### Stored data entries
»»

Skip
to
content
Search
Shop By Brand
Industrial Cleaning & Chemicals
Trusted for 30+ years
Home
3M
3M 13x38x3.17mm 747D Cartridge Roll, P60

««

### WHAT YOU WILL DO
Reproduce the data shown above in its entirety, keeping each word as it is.

### OUTPUT FOR THIS EXERCISE
Skip
to
content
Search
Shop By Brand
Industrial Cleaning & Chemicals
Trusted for 30+ years
Home
3M
3M 13x38x3.17mm 747D Cartridge Roll, P60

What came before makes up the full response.